Being unable to run 2 miles without struggling for breath does not mean you have asthma. It means you are not a Terminator. Getting gassy when you eat eggs does not mean you are allergic to them. If eating an entire pineapple burns your tongue, you have a slightly heightened sensitivity to the acid in pineapple, an acid so strong it's used as a meat tenderizer, by the way. Food allergies, real food allergies, can kill people. Yes, it is possible to have mild allergies that cause discomfort or even affect moods, but cutting out gluten to be like Elizabeth Hasselbeck isn't even one of those. Why does this distinction matter? Because kids in lunch rooms are smearing peanut butter on allergic kids just to watch them freak out,not knowing that the freak-out could actually be death. I have what's called an upper G.I. sensitivity to certain drugs. If I take a certain antibiotic (not penicillin, oddly enough) at noon I will throw up at 1:00, 2:00, 3:00, etc for up to 12 hours. If I get a certain painkiller in my I.V., I will throw up all over the hospital room. I am not, however, allergic to these drugs. Because they make me puke; they don't kill me with my own body. I don't know if the people who just have to have asthma or allergies or some other disease just need to be a victim and be applauded for how their life is somehow harder or if they're just such pussies that they equate gas pain with anaphylactic shock.

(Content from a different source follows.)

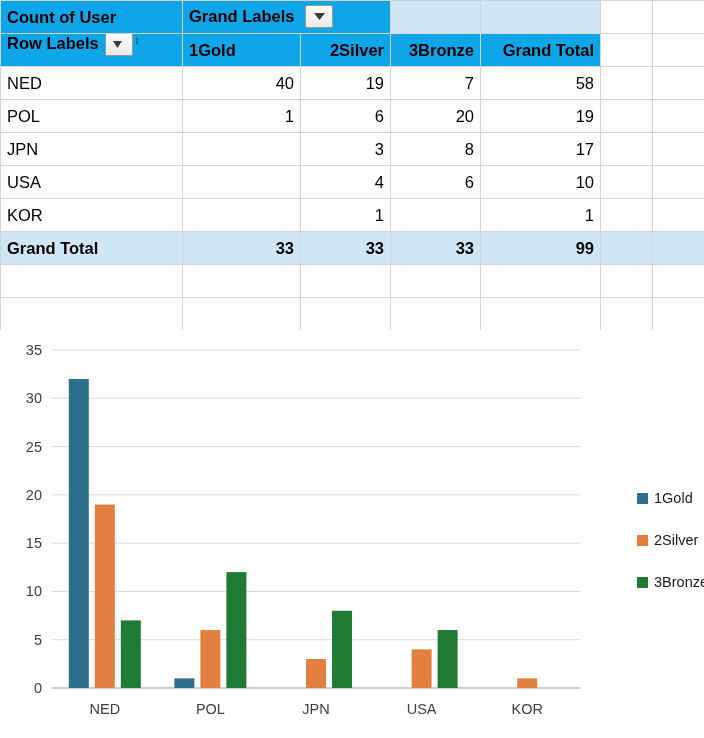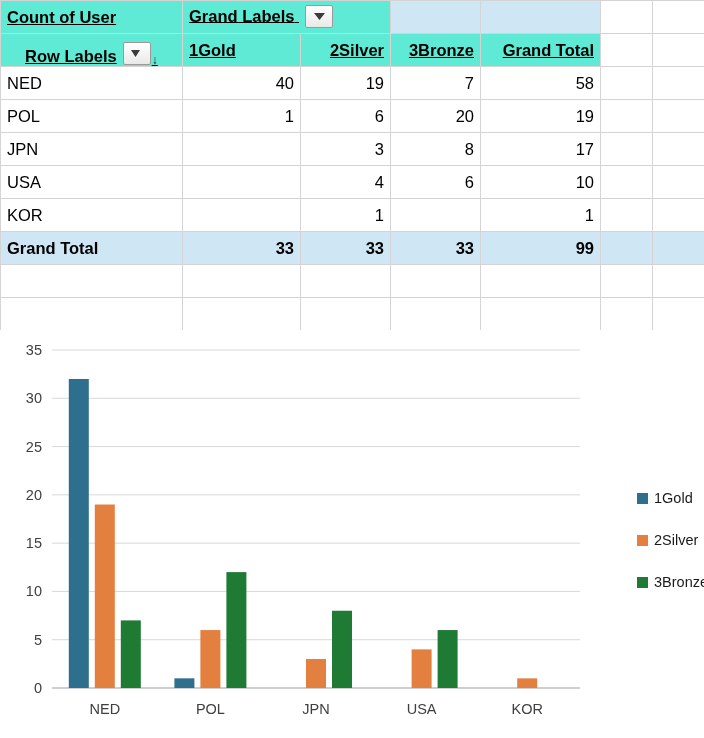"Count of User" .hdr { background: #5eead4 -> #0ea5e9; text-decoration: underline -> none }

Babies spit up. Some babies spit up more than others. This does not mean that a baby who spits up after every feeding needs prescription medication for esophageal reflux. It might mean (more likely) that the baby needs to burp more. We all worry about our babies, but we don't all pump them with prescription meds in the first months for it. If the baby appears healthy and happy and is gaining weight, it could be something as simple as being so eager to eat that they eat too much and spit up because an infant's stomach does not stretch. If you put 2 ounces of food into a stomach the size of a marble, the stomach will over flow, no matter what reflux meds you put into it first.

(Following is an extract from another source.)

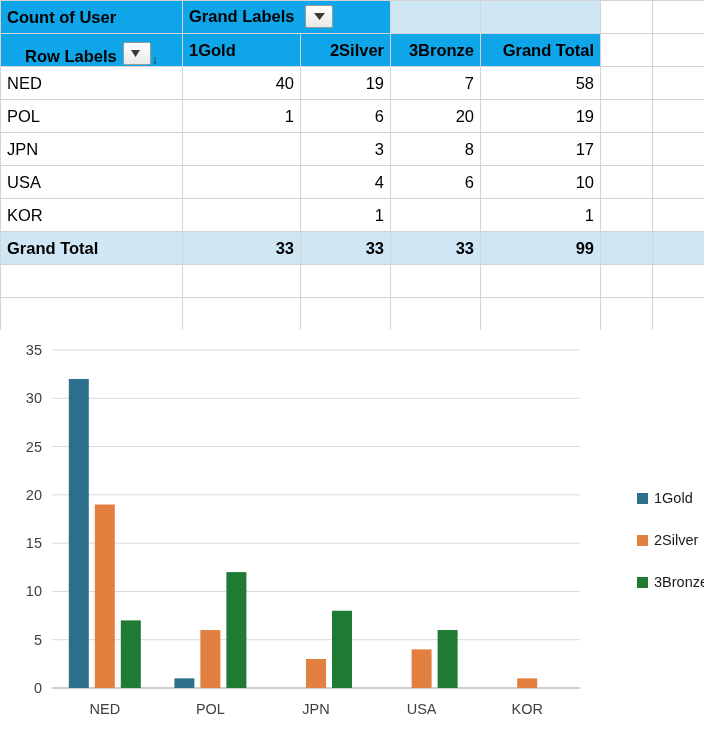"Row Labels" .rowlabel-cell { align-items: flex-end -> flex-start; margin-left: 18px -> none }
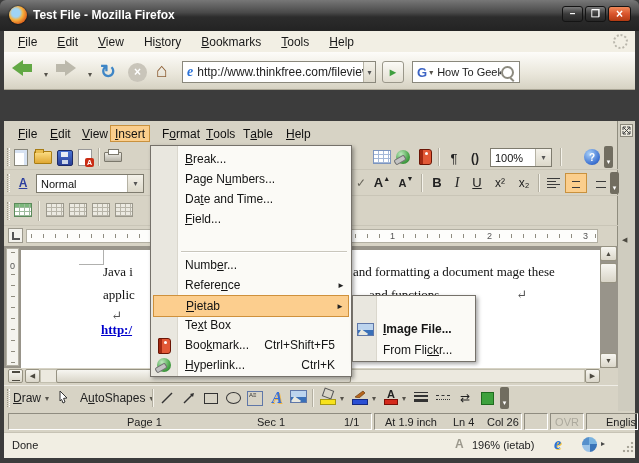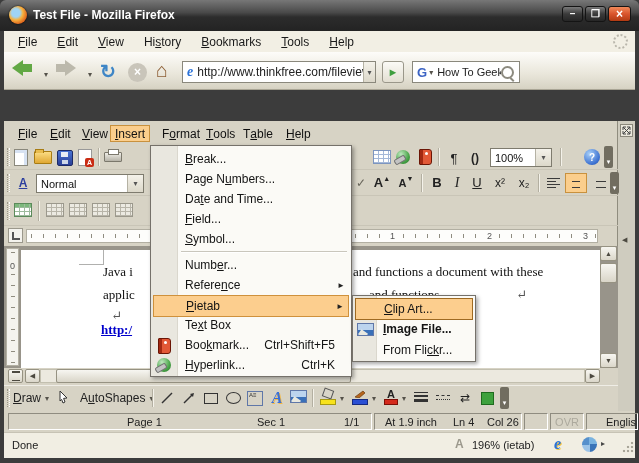"Symbol..." div.mi { html: <div> <span><i></i><u>S</u><i>ymbol...</i></span> </div> -> none }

Babies, especially breast fed babies, can go days without pooping. It is not constipation to go a couple days between poops, even for adults who are digesting all sorts of varied foods with all sorts of differing fiber contents. When a baby starts solid foods, they often undergo a period of adjustment where they won't poop for a few days. This is normal. Exclusively breast fed babies, even in the absence of any new foods, will sometimes go up to a week without a dirty diaper. This is caused by a growth spurt and a sudden need to absorb more of the milk than usual, which leaves less to be passed as waste. Since breast milk has NO extras in it (no preservatives or flavorings or anti-caking agents like chemical food, I mean formula) it can be entirely absorbed and used by the body. This can cause a mother to worry, since poop is one of the few things she can actually see and understand. Babies don't speak so we can't tell exactly what's going on with them, but we can count and examine dirty diapers (have a kid, you'll know what I mean). Not pooping for 3 days is no reason to shove a suppository up your babies butt. For one thing, it's never good to shove something up a butt, but sometimes the good outweighs the bad. There is risk, however minimal, of tearing or infection or of disturbing the delicate balance of gut flora in the intestines. These risks can be worth it when a baby is actually constipated (pooping hard pellets that cause pain, experiencing abdominal cramping due to a slowly passing blockage, etc), but not just to get you back to the business of examining poop. Stop anally violating your baby because you have chosen an arbitrary timeline for your kid's colon.